## DOCUMENT
I am just beginning to feel that we are swimming in the direction of saying that all children’s evidence is good, that they never tell lies and that their evidence is never corrupted. However, we know that people perjure themselves in court.
But the reason for the use of special measures is not to say that the child’s evidence is the truth; it is to maximise the capacity of the child to give evidence. That evidence must still be subject to scrutiny and to judgment; it will still be subject to all the court processes. The purpose of putting in place special measures is to ensure that the child’s opportunity to give evidence is maximised in those traumatising circumstances.
The circumstances might not be traumatising for them—that is my argument. I accept a lot of what you have said, but I think that we are all swimming in the direction of not looking at ensuring that there is a balance. We need to give the accused a fair trial. I wanted another member of the committee to ask about the issue, but no one did, so I got extremely agitated. Everyone seems to be moving in the same direction. No one has asked what would happen if the witness was a really tough cookie or if someone presented themselves as a vulnerable witness who was not vulnerable at all. It might be a domestic abuse case or something like that. In the event that someone is not really a vulnerable witness, there should be an opportunity to object to the use of special measures and to test whether they are telling a load of porkies.
I do not want to get into a debate with the convener—
I was asking a question.
What you are saying presupposes that somehow special measures are especially protective and less testing. I think that the argument is that they can still be testing and that it is still possible to explore the evidence. In that regard, special measures are not some sort of extra protection.
I do not quite know how a witness could be roughed up—if I can use that term—through a videolink, whereas it is possible to get the chemistry going across a courtroom when a witness needs a bit of that. Judges will intervene to stop that happening if they think that it is inappropriate.
In that case, you might have to think about what automatic entitlement means, because that is what you are debating.
Yes, that is the problem.
I also think that with any legislation in which there are cut-off points—whether they are financial or age based—there will always be exceptions or cases that teeter on either side of those points. The minute that we create an opportunity to make an objection, a judgment will have to be made about whether someone is a tough cookie or is hard and a decision will have to be made about their level of need. We know that children—particularly traumatised children, regardless of their age—will present in all sorts of ways, and we might think that they are not vulnerable.

## INSTRUCTION A
Answer these questions from the transcript on special measures for child witnesses.
(i) What does the transcript say is the purpose of putting special measures in place?
(ii) What does the transcript say judges will do if they think it inappropriate for a witness to be roughed up?
(iii) What two kinds of cut-off points in legislation does the transcript name?
## INSTRUCTION B
Write the next part of the transcript on special measures for child witnesses, picking up after its final sentence.
The rows are not needed for any of the work here.

Excerpts from a layout annotation set:
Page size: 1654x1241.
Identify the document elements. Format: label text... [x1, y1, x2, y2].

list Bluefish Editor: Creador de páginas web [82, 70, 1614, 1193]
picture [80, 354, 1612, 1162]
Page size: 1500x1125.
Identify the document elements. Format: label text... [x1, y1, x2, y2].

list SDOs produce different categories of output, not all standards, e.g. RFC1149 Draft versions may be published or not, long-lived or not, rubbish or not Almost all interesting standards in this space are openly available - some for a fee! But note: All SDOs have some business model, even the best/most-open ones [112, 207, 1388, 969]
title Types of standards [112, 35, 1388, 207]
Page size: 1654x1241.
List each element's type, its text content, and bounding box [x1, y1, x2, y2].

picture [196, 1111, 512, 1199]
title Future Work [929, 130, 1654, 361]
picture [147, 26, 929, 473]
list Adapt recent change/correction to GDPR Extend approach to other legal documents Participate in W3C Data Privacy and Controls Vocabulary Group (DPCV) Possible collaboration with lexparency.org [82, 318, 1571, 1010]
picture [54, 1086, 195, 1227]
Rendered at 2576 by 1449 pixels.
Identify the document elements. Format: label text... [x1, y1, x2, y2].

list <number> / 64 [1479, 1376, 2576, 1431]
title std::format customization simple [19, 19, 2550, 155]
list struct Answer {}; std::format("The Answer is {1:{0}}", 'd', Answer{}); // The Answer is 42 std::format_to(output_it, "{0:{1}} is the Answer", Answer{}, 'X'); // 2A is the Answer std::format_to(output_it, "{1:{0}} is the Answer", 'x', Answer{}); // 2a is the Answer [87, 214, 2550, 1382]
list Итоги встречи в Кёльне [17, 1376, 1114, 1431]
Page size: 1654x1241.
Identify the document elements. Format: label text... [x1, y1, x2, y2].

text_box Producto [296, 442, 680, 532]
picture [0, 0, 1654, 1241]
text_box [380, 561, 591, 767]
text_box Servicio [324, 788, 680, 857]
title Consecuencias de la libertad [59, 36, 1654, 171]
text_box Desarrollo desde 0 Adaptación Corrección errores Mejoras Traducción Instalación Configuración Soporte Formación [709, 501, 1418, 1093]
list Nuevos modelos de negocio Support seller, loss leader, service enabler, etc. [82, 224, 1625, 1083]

## TASK OUTPUT A
(i) The purpose is to make sure the child's opportunity to give evidence is as great as possible in traumatizing circumstances.
(ii) Judges will intervene to stop it from happening.
(iii) Financial and age-based cut-off points.

## TASK OUTPUT B
I want to add to Alison Todd’s suggestions. The issue of the credibility of evidence that is given under special measures is to do with a culture of people not keeping up with developments. Whether we like it or not, special measures are here to stay, but cross-examination can still be effective. People need to learn the techniques that they need to use to do what they need to do in the court process when special measures are used to test the evidence rigorously. Evidence that is given under special measures is not less credible and it should still be capable of being tested. People need to keep up with technology and shifts in the process.
That is interesting. We have the police in the next witness panel.
Kate Higgins talked about the impact of busy courts on child victims and witnesses. What does the panel think about the potential impact of court closures on child victims and witnesses?
Brief answers, please. I let Jenny Marra ask that question last week so I will let her do so again this week, although the issue is not in the bill.
The matter goes all the way back to civil proceedings. The committee knows as well as I do how difficult it will be to keep up with all the changes and bills that are coming through on civil and criminal proceedings, including the current bill, as well as court closures and reforms. We are concerned that it is not all joining up, particularly for children and young people. There are many disparate elements, which is why some of the measures should apply to civil proceedings. A children’s rights impact assessment needs to be done right across all the measures, including the Gill and Carloway reviews and the proposed court closures.
It is.
We have not caught up totally with the detail. We are concerned about the long distances that children and young people will have to travel. Some families do not always enjoy the sympathy of employers and, given the fact that court cases can last two or three years, it can be hard for people to get days off to go to court. The practical arrangements around the proposals are of concern to us.
Does Tam Baillie want to say anything?
I have not come prepared to take a view on that.
That is all right.
Lurking, yes.
It is a metaphor.
I have a small point that arises from the Children 1st submission; it is one that we can also address with the Scottish Government.
Are you talking about research sources?
I am looking for anything that might be helpful. I appreciate that you might want to write to the committee about that.
You can write to us later. It can be quite hard to come up with something.
We could send you some research on special measures in different countries. We have been involved in justice for children in quite a lot of other countries, so we could provide some written evidence.
In particular, we could give information about how the hugely successful child witness support service works in Victoria in Australia. It was established with a specific purpose but has supported training, awareness raising and issues to do with best evidence in a much wider way, particularly through the direct feedback loop that has been established between children and young people and judges. That has worked really well.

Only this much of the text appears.